Infrastructure Engineer
About the Role
You will operate and improve production infrastructure, manage incidents and participate in on-call rotation, and design and execute scalable solutions across multi-cloud Kubernetes environments. You will automate repetitive processes, improve monitoring and alerting, document systems thoroughly, and drive reliability and performance improvements.
Requirements
- Experience operating mission-critical services and owning reliability/uptime/SLA
- Certified Kubernetes Administrator (CKA)

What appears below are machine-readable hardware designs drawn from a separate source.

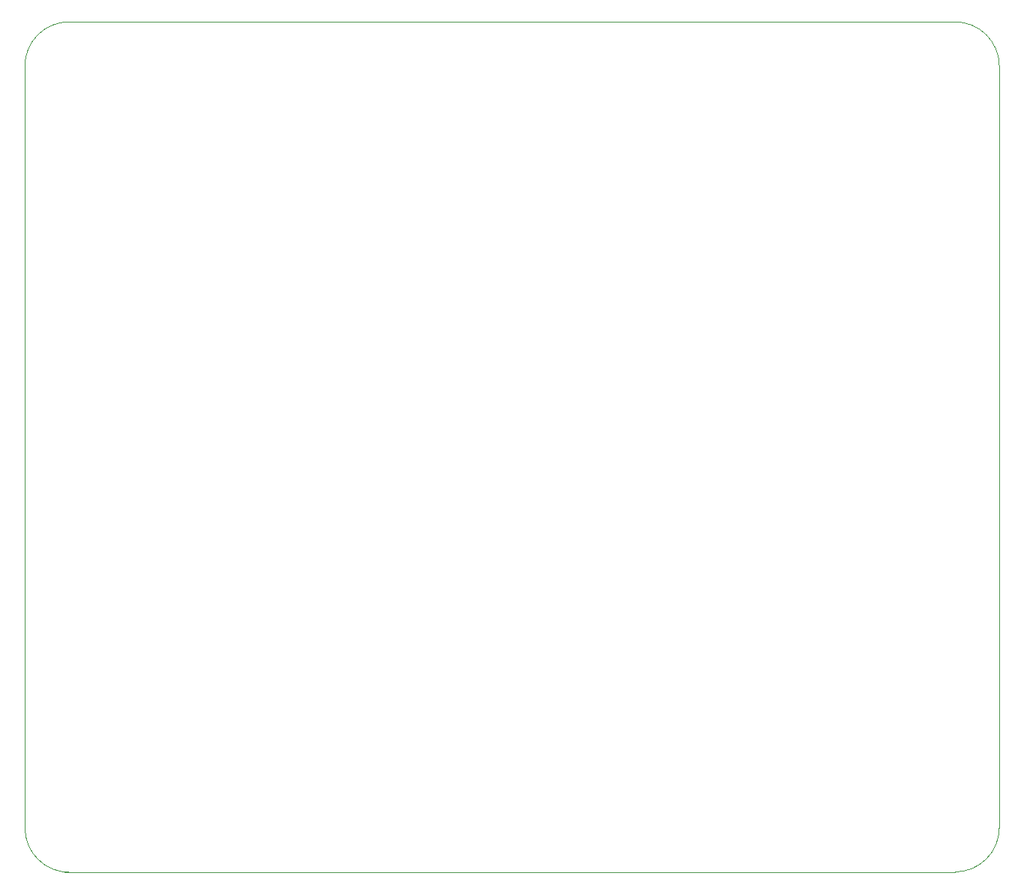
<source format=gbr>
%TF.GenerationSoftware,KiCad,Pcbnew,7.0.9*%
%TF.CreationDate,2023-12-29T23:30:02+01:00*%
%TF.ProjectId,guitar-pedal,67756974-6172-42d7-9065-64616c2e6b69,rev?*%
%TF.SameCoordinates,Original*%
%TF.FileFunction,Profile,NP*%
%FSLAX46Y46*%
G04 Gerber Fmt 4.6, Leading zero omitted, Abs format (unit mm)*
G04 Created by KiCad (PCBNEW 7.0.9) date 2023-12-29 23:30:02*
%MOMM*%
%LPD*%
G01*
G04 APERTURE LIST*
%TA.AperFunction,Profile*%
%ADD10C,0.100000*%
%TD*%
G04 APERTURE END LIST*
D10*
X100984400Y-47494400D02*
G75*
G03*
X95984400Y-52494400I0J-5000000D01*
G01*
X100984400Y-47494400D02*
X200966400Y-47494400D01*
X205966400Y-52494400D02*
X205964466Y-138464466D01*
X201000000Y-143500000D02*
X100500000Y-143500000D01*
X96000000Y-138500000D02*
X95984400Y-52494400D01*
X96000000Y-138500000D02*
G75*
G03*
X101000000Y-143500000I5000000J0D01*
G01*
X205966400Y-52494400D02*
G75*
G03*
X200966400Y-47494400I-5000000J0D01*
G01*
X200964466Y-143464466D02*
G75*
G03*
X205964466Y-138464466I34J4999966D01*
G01*
M02*

</source>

- Americas time zone availability
- Production experience with containers and orchestration platforms such as Kubernetes or Nomad
- Infrastructure automation tools such as Helm, Terraform, Terragrunt, or Ansible
- Monitoring solutions such as Grafana, Prometheus, VictoriaMetrics, or BetterUptime
- Public cloud experience with providers such as AWS, GCP, or Azure
- Programming skills in Python and/or Go
- RDBMS experience
- Proficient in Linux and shell
- Strong systems thinking including edge cases and failure modes
- Enthusiastic attitude and habit of documenting work
- Strong interest in blockchain technologies
Responsibilities
- Maintain and improve reliability and scalability of services
- Operate and manage multi-cloud Kubernetes clusters using Infrastructure as Code
- Manage incidents and participate in on-call rotation
- Improve monitoring and alerting
- Automate repetitive processes to reduce workload
- Plan, design, and execute infrastructure solutions
- Identify scalability bottlenecks and drive long-term resolution
- Improve and maintain documentation
- Share domain knowledge with team members
Benefits
- Stock options
- Flexible schedule
- Paid weekend on-call per month